Entries in a dataset
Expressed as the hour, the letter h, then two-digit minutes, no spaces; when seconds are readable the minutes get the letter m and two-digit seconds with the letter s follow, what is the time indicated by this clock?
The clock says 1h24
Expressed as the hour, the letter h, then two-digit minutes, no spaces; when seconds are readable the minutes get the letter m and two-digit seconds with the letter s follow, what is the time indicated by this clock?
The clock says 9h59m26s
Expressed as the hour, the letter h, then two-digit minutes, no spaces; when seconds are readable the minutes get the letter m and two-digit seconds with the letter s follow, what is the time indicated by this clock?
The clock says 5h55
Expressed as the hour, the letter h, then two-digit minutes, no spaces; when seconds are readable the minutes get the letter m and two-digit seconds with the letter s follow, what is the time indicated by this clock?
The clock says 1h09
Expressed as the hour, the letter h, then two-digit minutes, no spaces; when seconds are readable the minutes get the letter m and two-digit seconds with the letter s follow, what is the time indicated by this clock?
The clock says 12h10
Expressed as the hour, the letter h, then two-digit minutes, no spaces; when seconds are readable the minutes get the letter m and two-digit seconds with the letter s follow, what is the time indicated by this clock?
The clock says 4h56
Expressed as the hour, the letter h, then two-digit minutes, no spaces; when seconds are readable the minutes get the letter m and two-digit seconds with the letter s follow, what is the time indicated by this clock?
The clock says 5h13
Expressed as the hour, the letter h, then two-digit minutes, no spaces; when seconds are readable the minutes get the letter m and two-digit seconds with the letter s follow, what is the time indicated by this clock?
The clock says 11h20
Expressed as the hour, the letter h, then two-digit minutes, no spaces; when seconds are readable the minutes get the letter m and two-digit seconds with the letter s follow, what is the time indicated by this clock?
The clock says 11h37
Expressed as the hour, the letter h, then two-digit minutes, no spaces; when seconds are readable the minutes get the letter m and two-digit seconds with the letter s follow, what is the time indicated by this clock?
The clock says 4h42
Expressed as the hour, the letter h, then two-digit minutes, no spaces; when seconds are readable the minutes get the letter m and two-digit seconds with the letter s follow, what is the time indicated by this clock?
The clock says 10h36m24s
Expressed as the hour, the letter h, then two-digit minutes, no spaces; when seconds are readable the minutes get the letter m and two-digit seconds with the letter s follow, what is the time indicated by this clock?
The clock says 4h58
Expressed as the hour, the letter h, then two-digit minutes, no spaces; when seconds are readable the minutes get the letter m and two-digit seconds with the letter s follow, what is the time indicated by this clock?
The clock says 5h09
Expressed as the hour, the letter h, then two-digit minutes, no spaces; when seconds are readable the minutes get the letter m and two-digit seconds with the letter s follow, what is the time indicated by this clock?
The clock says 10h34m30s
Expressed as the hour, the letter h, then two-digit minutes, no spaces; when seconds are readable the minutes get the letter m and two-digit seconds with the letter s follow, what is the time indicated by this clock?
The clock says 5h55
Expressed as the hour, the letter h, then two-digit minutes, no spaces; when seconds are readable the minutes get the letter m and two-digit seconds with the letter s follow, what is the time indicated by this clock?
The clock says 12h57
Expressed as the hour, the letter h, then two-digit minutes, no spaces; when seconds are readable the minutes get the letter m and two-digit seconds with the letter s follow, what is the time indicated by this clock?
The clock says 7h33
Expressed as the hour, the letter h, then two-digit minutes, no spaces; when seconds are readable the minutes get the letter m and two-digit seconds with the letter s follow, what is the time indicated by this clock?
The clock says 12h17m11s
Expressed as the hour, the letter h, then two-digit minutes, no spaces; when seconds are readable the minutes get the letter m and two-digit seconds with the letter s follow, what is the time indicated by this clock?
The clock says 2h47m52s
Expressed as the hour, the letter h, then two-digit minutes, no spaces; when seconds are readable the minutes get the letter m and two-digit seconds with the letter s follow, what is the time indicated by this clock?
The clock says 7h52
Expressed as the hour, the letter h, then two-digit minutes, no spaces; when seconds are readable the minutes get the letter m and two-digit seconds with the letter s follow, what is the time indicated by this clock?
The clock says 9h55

Do this
Can you copy every entry above word for word, keeping each line unchanged?

Problem solution
Expressed as the hour, the letter h, then two-digit minutes, no spaces; when seconds are readable the minutes get the letter m and two-digit seconds with the letter s follow, what is the time indicated by this clock?
The clock says 1h24
Expressed as the hour, the letter h, then two-digit minutes, no spaces; when seconds are readable the minutes get the letter m and two-digit seconds with the letter s follow, what is the time indicated by this clock?
The clock says 9h59m26s
Expressed as the hour, the letter h, then two-digit minutes, no spaces; when seconds are readable the minutes get the letter m and two-digit seconds with the letter s follow, what is the time indicated by this clock?
The clock says 5h55
Expressed as the hour, the letter h, then two-digit minutes, no spaces; when seconds are readable the minutes get the letter m and two-digit seconds with the letter s follow, what is the time indicated by this clock?
The clock says 1h09
Expressed as the hour, the letter h, then two-digit minutes, no spaces; when seconds are readable the minutes get the letter m and two-digit seconds with the letter s follow, what is the time indicated by this clock?
The clock says 12h10
Expressed as the hour, the letter h, then two-digit minutes, no spaces; when seconds are readable the minutes get the letter m and two-digit seconds with the letter s follow, what is the time indicated by this clock?
The clock says 4h56
Expressed as the hour, the letter h, then two-digit minutes, no spaces; when seconds are readable the minutes get the letter m and two-digit seconds with the letter s follow, what is the time indicated by this clock?
The clock says 5h13
Expressed as the hour, the letter h, then two-digit minutes, no spaces; when seconds are readable the minutes get the letter m and two-digit seconds with the letter s follow, what is the time indicated by this clock?
The clock says 11h20
Expressed as the hour, the letter h, then two-digit minutes, no spaces; when seconds are readable the minutes get the letter m and two-digit seconds with the letter s follow, what is the time indicated by this clock?
The clock says 11h37
Expressed as the hour, the letter h, then two-digit minutes, no spaces; when seconds are readable the minutes get the letter m and two-digit seconds with the letter s follow, what is the time indicated by this clock?
The clock says 4h42
Expressed as the hour, the letter h, then two-digit minutes, no spaces; when seconds are readable the minutes get the letter m and two-digit seconds with the letter s follow, what is the time indicated by this clock?
The clock says 10h36m24s
Expressed as the hour, the letter h, then two-digit minutes, no spaces; when seconds are readable the minutes get the letter m and two-digit seconds with the letter s follow, what is the time indicated by this clock?
The clock says 4h58
Expressed as the hour, the letter h, then two-digit minutes, no spaces; when seconds are readable the minutes get the letter m and two-digit seconds with the letter s follow, what is the time indicated by this clock?
The clock says 5h09
Expressed as the hour, the letter h, then two-digit minutes, no spaces; when seconds are readable the minutes get the letter m and two-digit seconds with the letter s follow, what is the time indicated by this clock?
The clock says 10h34m30s
Expressed as the hour, the letter h, then two-digit minutes, no spaces; when seconds are readable the minutes get the letter m and two-digit seconds with the letter s follow, what is the time indicated by this clock?
The clock says 5h55
Expressed as the hour, the letter h, then two-digit minutes, no spaces; when seconds are readable the minutes get the letter m and two-digit seconds with the letter s follow, what is the time indicated by this clock?
The clock says 12h57
Expressed as the hour, the letter h, then two-digit minutes, no spaces; when seconds are readable the minutes get the letter m and two-digit seconds with the letter s follow, what is the time indicated by this clock?
The clock says 7h33
Expressed as the hour, the letter h, then two-digit minutes, no spaces; when seconds are readable the minutes get the letter m and two-digit seconds with the letter s follow, what is the time indicated by this clock?
The clock says 12h17m11s
Expressed as the hour, the letter h, then two-digit minutes, no spaces; when seconds are readable the minutes get the letter m and two-digit seconds with the letter s follow, what is the time indicated by this clock?
The clock says 2h47m52s
Expressed as the hour, the letter h, then two-digit minutes, no spaces; when seconds are readable the minutes get the letter m and two-digit seconds with the letter s follow, what is the time indicated by this clock?
The clock says 7h52
Expressed as the hour, the letter h, then two-digit minutes, no spaces; when seconds are readable the minutes get the letter m and two-digit seconds with the letter s follow, what is the time indicated by this clock?
The clock says 9h55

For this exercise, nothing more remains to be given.